# Short Video of JRR Tolkien Smoking His Pipe



## indigosmoke (Sep 1, 2009)

For Tolkien Fans:


----------



## Cpuless (Aug 8, 2009)

Very interesting. I wish I could get to see the rest of the video.


----------



## Jack Straw (Nov 20, 2008)

Cool. Is that a pitcher of beer? I like his style...


----------



## Zeabed (Apr 23, 2009)

Was he snorking those first few puffs?


----------



## aea6574 (Jun 5, 2009)

That was very cool, thanks for sharing.

Best regards, tony


----------



## hardcz (Aug 1, 2007)

wish he was my neighbor and alive so we could be old guys together.


----------



## Firedawg (Nov 8, 2010)

Think it is time to reread "The Hobbit" than the 3 book series again. I will have to order some Grey Havens though...


----------



## karatekyle (Nov 2, 2010)

Too cool. I love the intention he seems to have when lighting that pipe.


----------



## freestoke (Feb 13, 2011)

I wish there was a video of Mervyn Peake smoking a pipe.

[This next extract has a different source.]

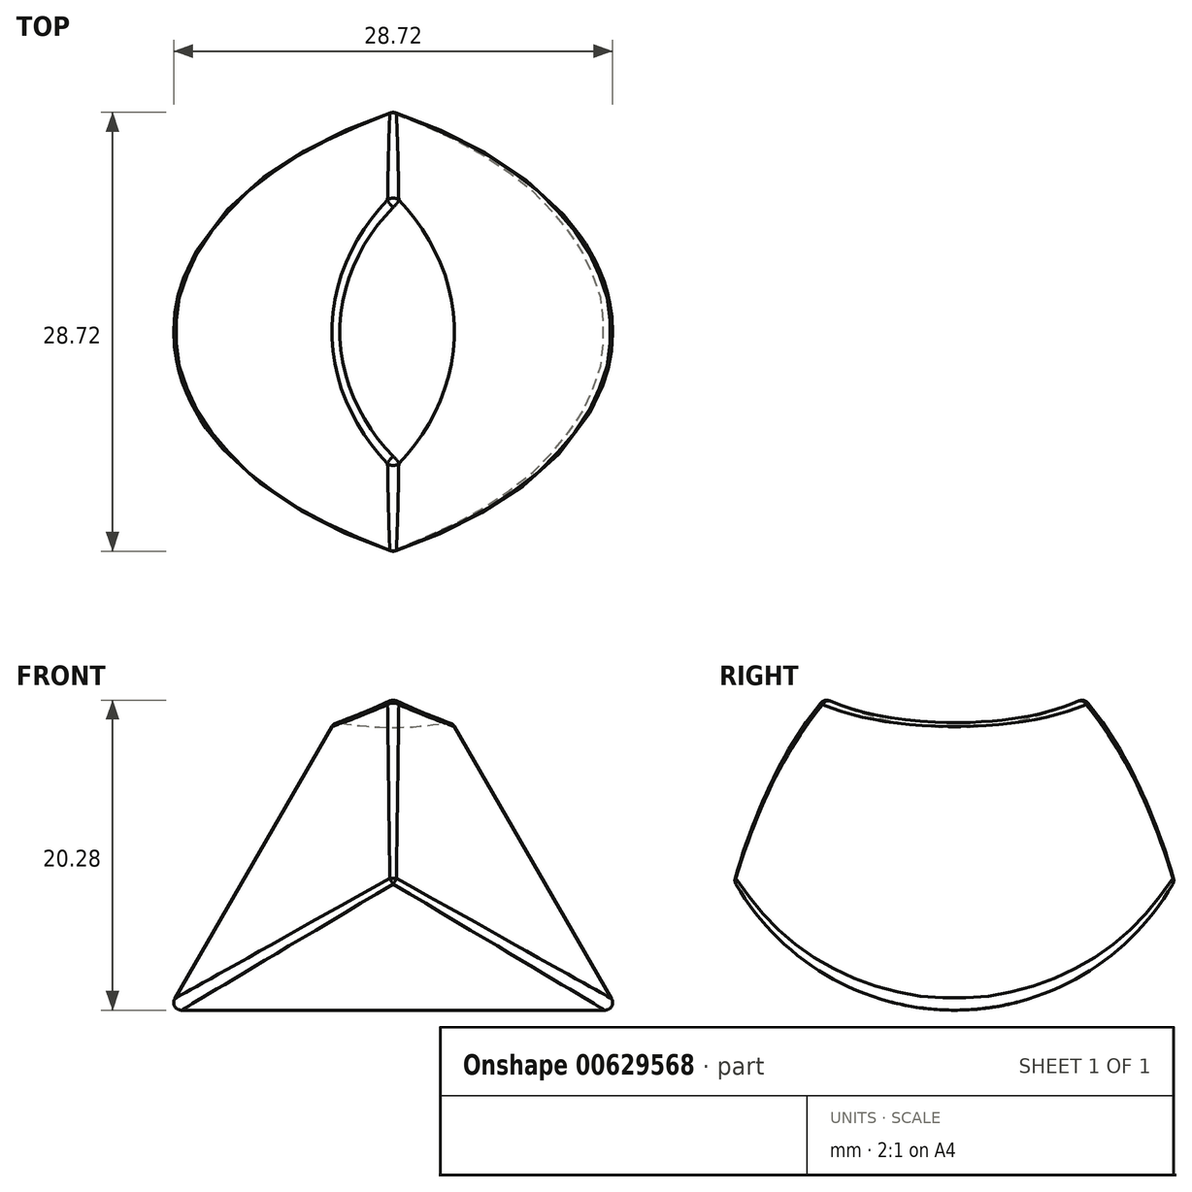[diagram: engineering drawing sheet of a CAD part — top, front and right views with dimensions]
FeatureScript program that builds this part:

Peake felt that he wrote for adults, while Tolkien wrote "children's stories". Some truth to that, not that I didn't love *The Lord of the Rings*. (I would estimate the reading level of *The Gormenghast Trilogy* at post-doctoral. :lol: ) Lots of pipe smoking in Gormenghast, too!


----------



## Tritones (Jun 23, 2010)

Sweet! Thanks for sharing that! I wish I could find the part where he blows a smoke-ship and sails it through a smoke ring ...


----------